この英語解説付きの歌舞伎公演は、以前から市村萬次郎さん*とそのご家族によって行われてきました。

*市村萬次郎(1949~)…十七代目市村羽左衛門の次男、兄は初代坂東楽善(八代目坂東彦三郎)、弟に四代目河原崎権十郎が、子に六代目市村竹松がいる。女形で、行儀のいい演技が持ち味。

昭和54年(1979年)1月に中国、昭和62年(1987年)にソ連、昭和63年(1988年)に韓国と、海外での公演にも積極的である。

また、外国語による解説をつけた外国人のための歌舞伎教室を開催、インターネットのホームページを使った啓蒙に取り組むなど、歌舞伎を広める活動に熱意を見せている。
映画・テレビドラマへの出演も多い。

(出典:Wikipedia

萬次郎さんは1994年に英語で歌舞伎を解説したホームページを作りました。そして1992年には「外国人の為の歌舞伎教室」、96年には自分たちで企画した海外公演を始めました。

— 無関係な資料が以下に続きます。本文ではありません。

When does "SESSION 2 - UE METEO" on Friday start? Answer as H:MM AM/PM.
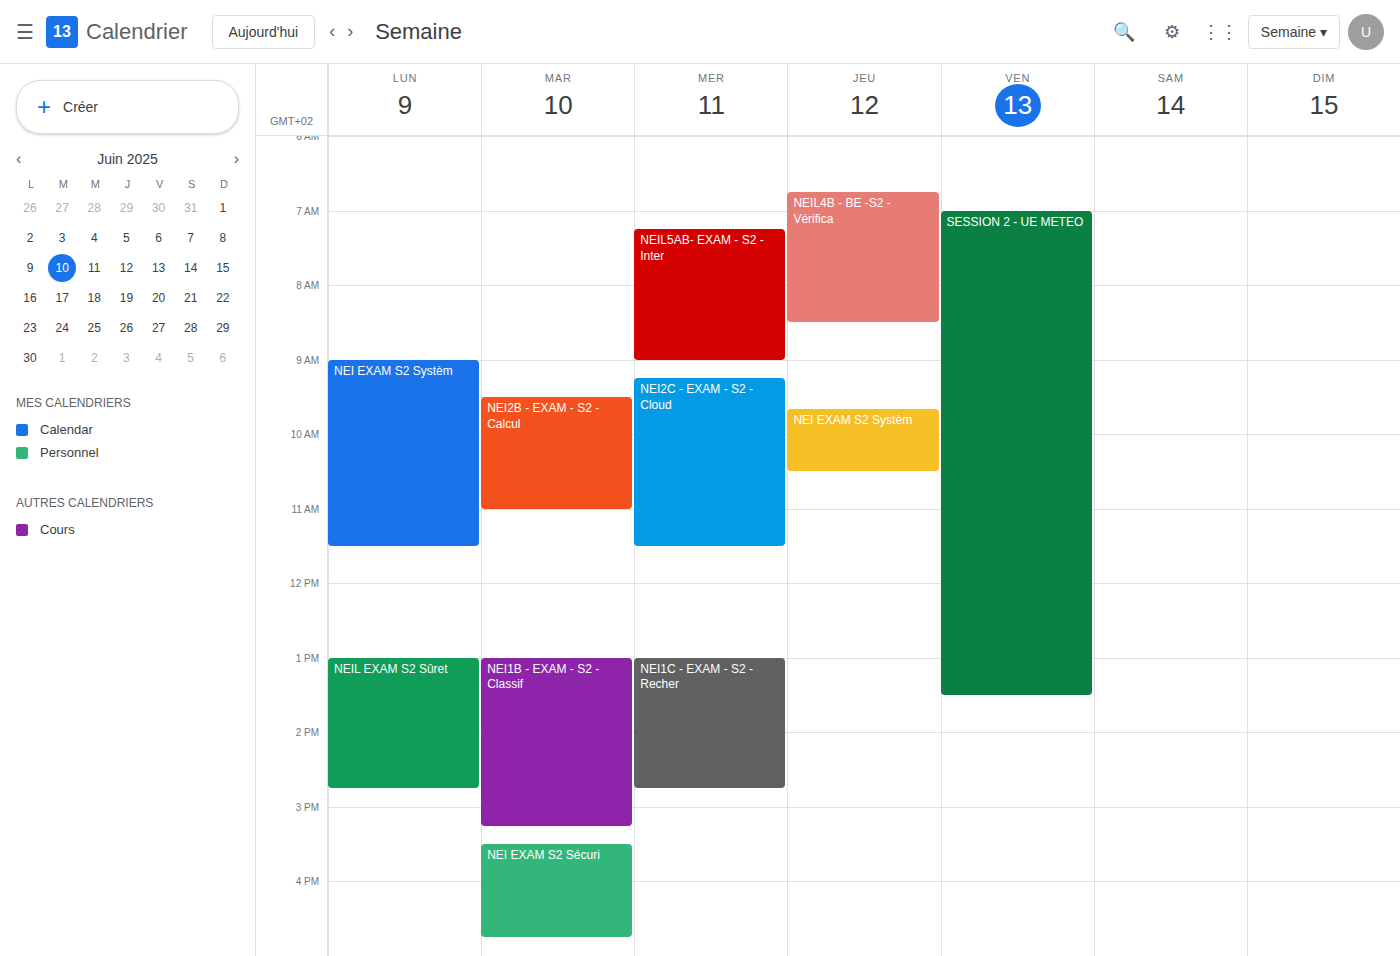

これらのことは、萬次郎さんが歌舞伎をやっている理由のひとつなのだそうです。萬次郎さんの父、十七代目市村羽左衛門さんも生前「自分の言葉で歌舞伎という文化を世界に伝えたい」とよく話しておられたとのこと。

歌舞伎の海外公演は日本文化の紹介や入り口になる。だから衣装や音楽、建物といったものに少しでも興味を持ってもらえたら、という思いが萬次郎さんには常にあるそうです。

参考:港区コミュニティ情報誌「キスポート」(2015.9、2017.8)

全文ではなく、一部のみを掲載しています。